Comment on attachment 13664
November Core Graph showing issue

Ah, comScore stats are published around 20th of the month. Two people need to take some manual steps to get this into Limn. I prep all data for Limn in one go for efficiency sake. If someone with less backlog (BTW I work 1/3 FTE) wants to take over I'd be happy to explain how to do this.

(In reply to comment #8)

Comment on attachment 13664 [details]
November Core Graph showing issue

Ah, comScore stats are published around 20th of the month. Two people need to
take some manual steps to get this into Limn. I prep all data for Limn in one
go for efficiency sake. If someone with less backlog (BTW I work 1/3 FTE)
wants
to take over I'd be happy to explain how to do this.

Thanks for the info. All graphs on the page run into this problem including our own data sets. comScore just happens to be at the top.

This was brought up at the Analytics Quarterly review and we are working with Ken/ops to address the root cause.

This was brought up at the Analytics Quarterly review and we are working with Ken/ops to address the root cause.

@Tnegrin: Has any progress been made in the last 22 months?

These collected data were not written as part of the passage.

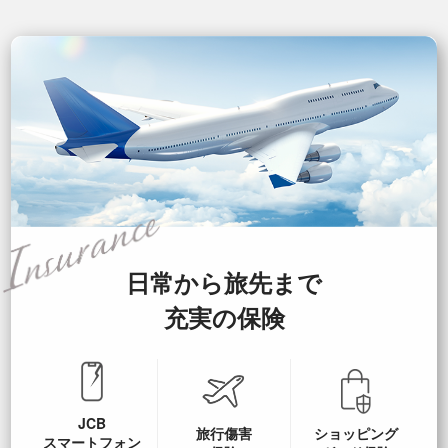
日常から旅先まで
充実の保険
JCB
旅行傷害
ショッピング
スマートフォン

@Aklapper, Toby shouldn't be assigned this any more, he's not the director of Analytics. But no, no progress has been made in the last 22 months. Wikistats 2.0 is a project we're starting next quarter, and we'll be prioritizing automating the reportcard as part of that project. This issue is somewhat redundant, so I'll close it as a high level duplicate of our Wikistats 2.0 project task.